* **The problem**: State how many lines of the entries hold the string "down", and nothing more.

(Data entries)
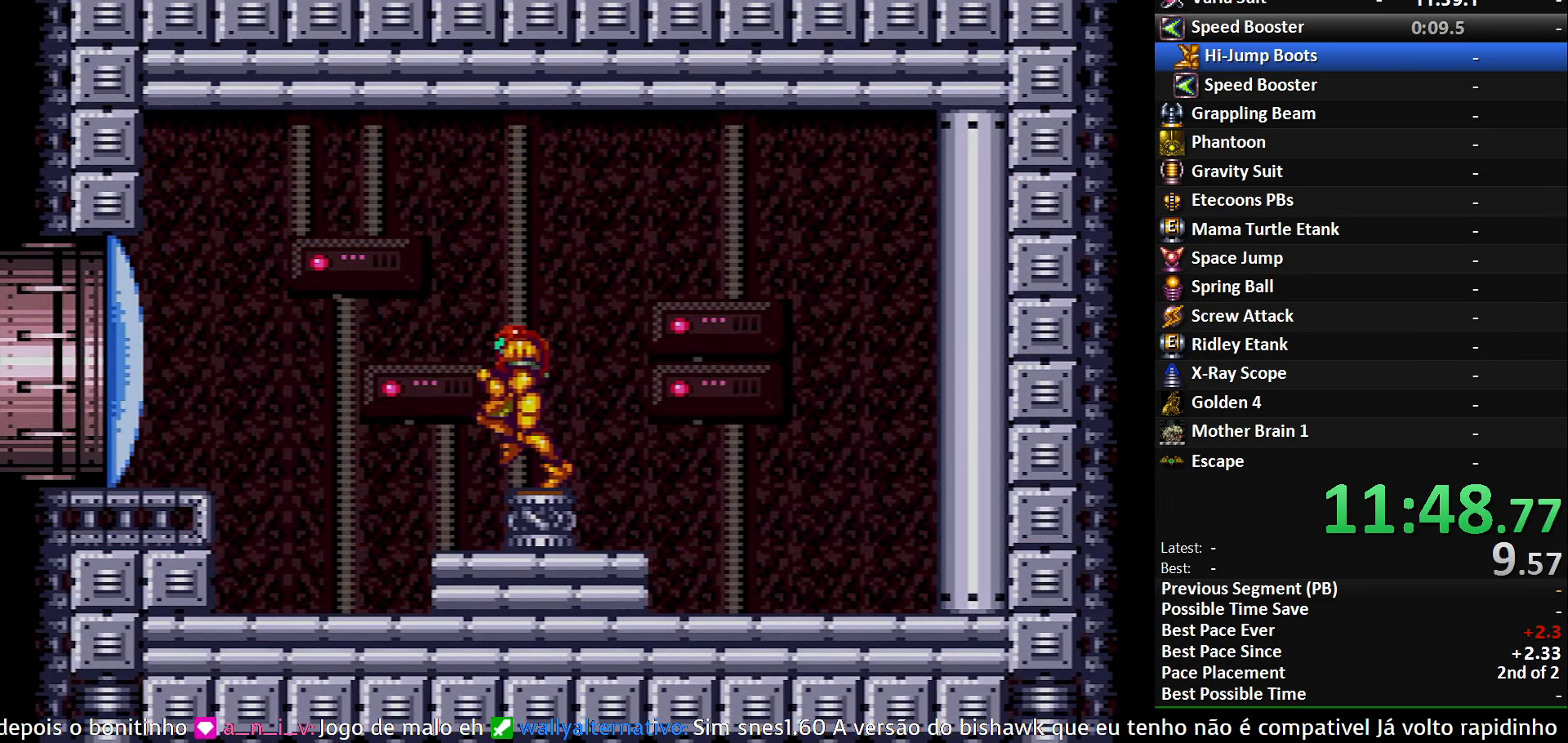
{"buttons": ["DPAD_LEFT"], "events": [[133, "X", "down"], [266, "X", "up"], [483, "B", "up"]]}
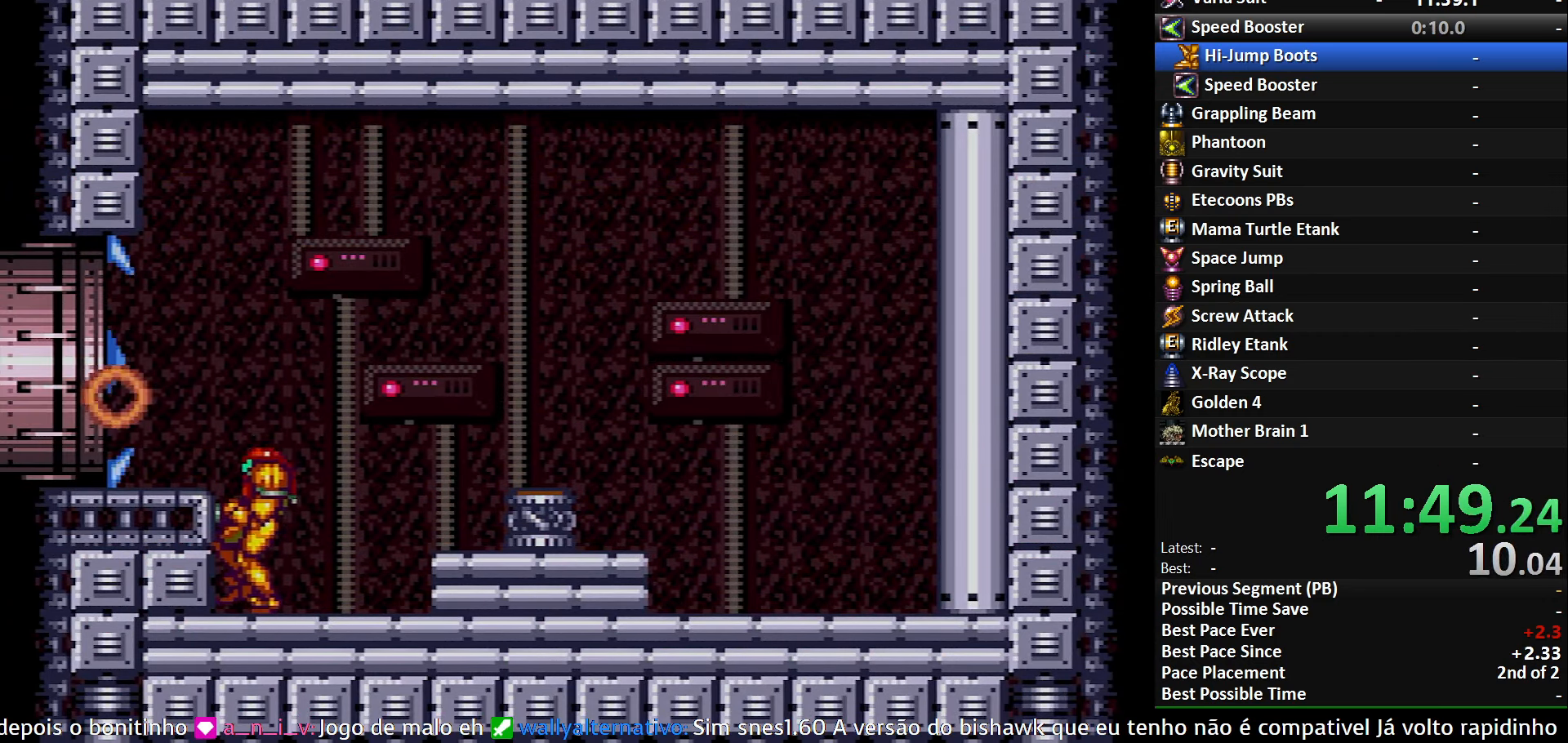
{"buttons": ["B", "DPAD_LEFT"], "events": [[66, "A", "down"], [150, "DPAD_DOWN", "down"], [150, "DPAD_LEFT", "up"], [200, "A", "up"], [250, "DPAD_DOWN", "up"], [250, "DPAD_LEFT", "down"], [300, "B", "down"]]}
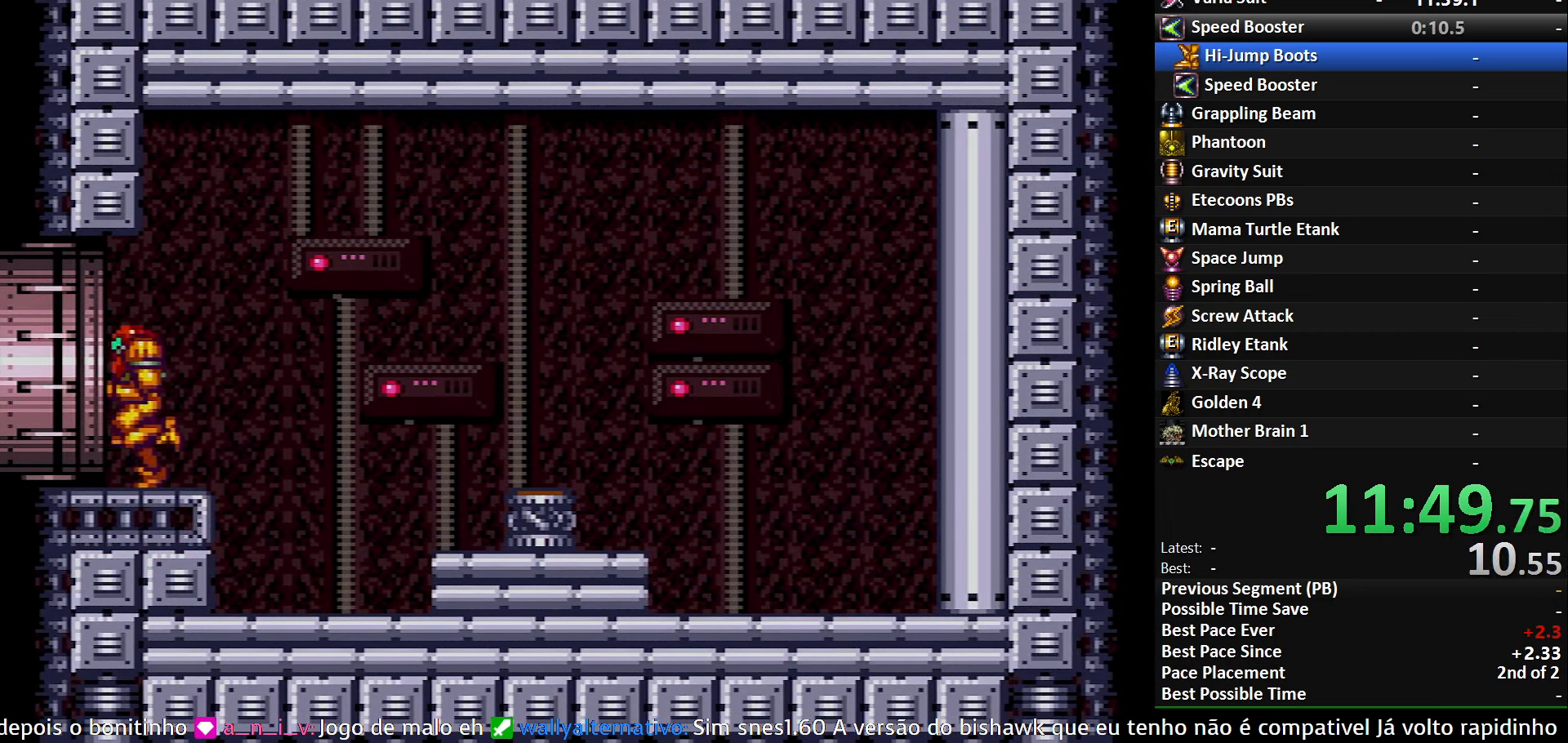
{"buttons": ["B", "DPAD_LEFT"], "events": []}
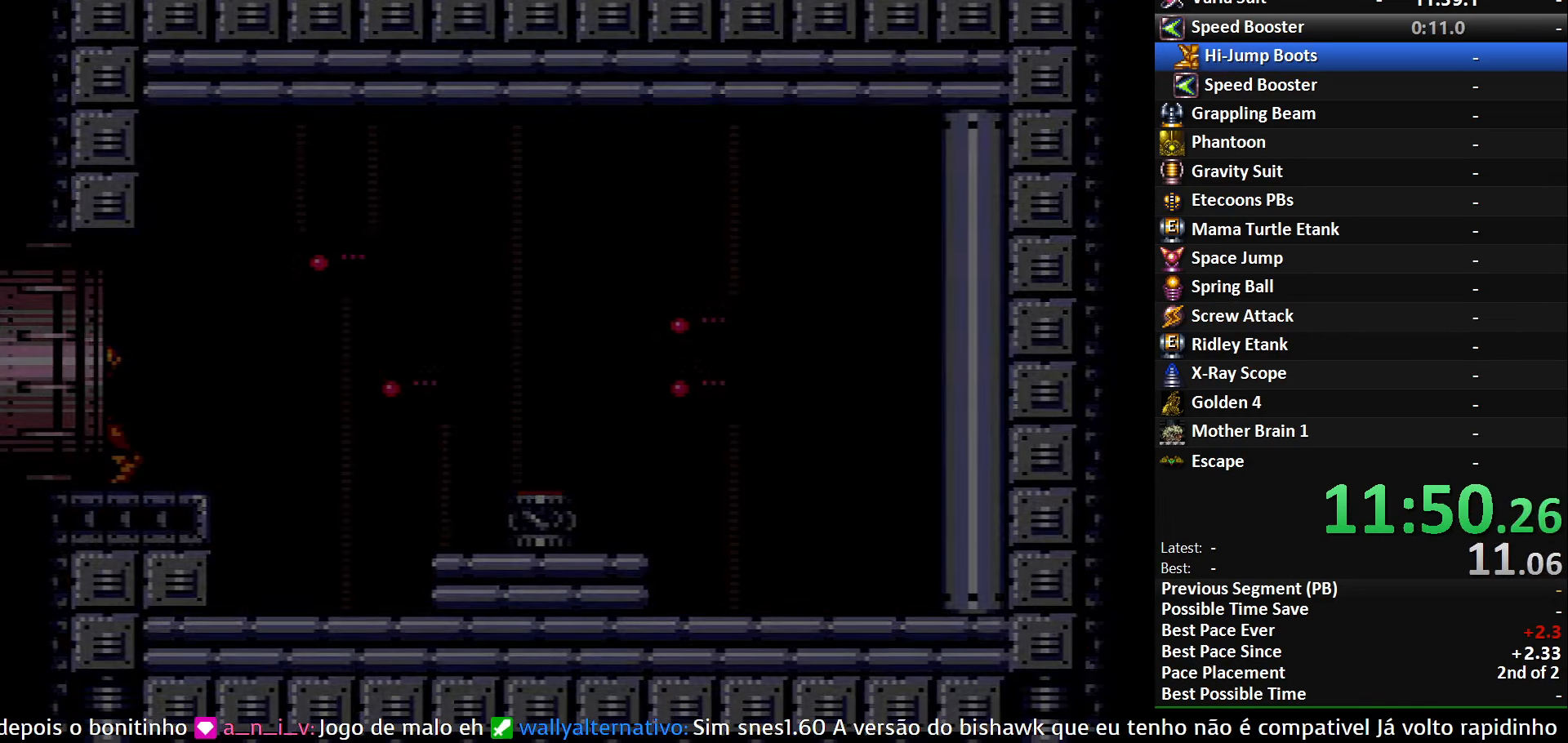
{"buttons": ["B", "DPAD_LEFT"], "events": []}
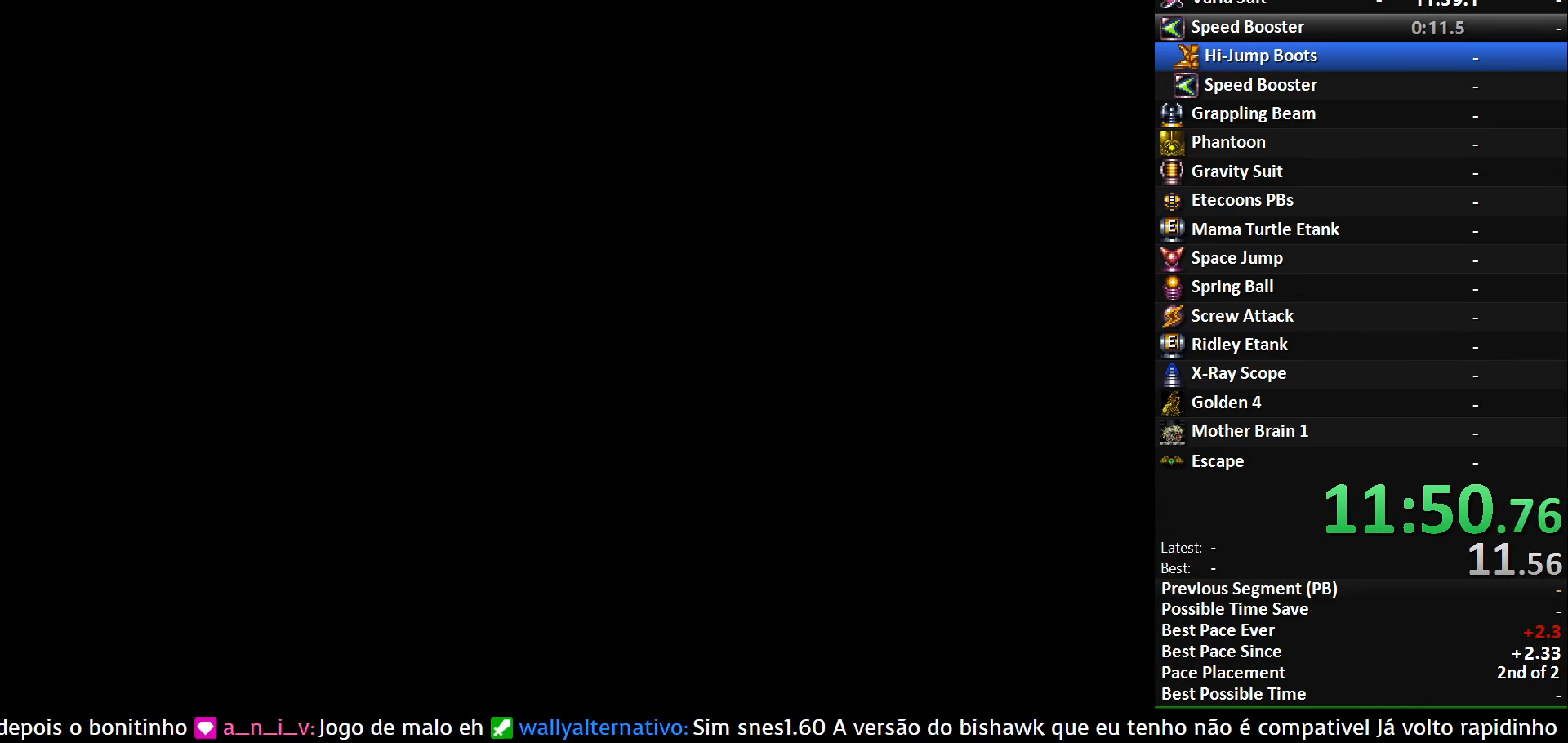
{"buttons": ["B", "DPAD_LEFT"], "events": []}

* **Result of this exercise**: 2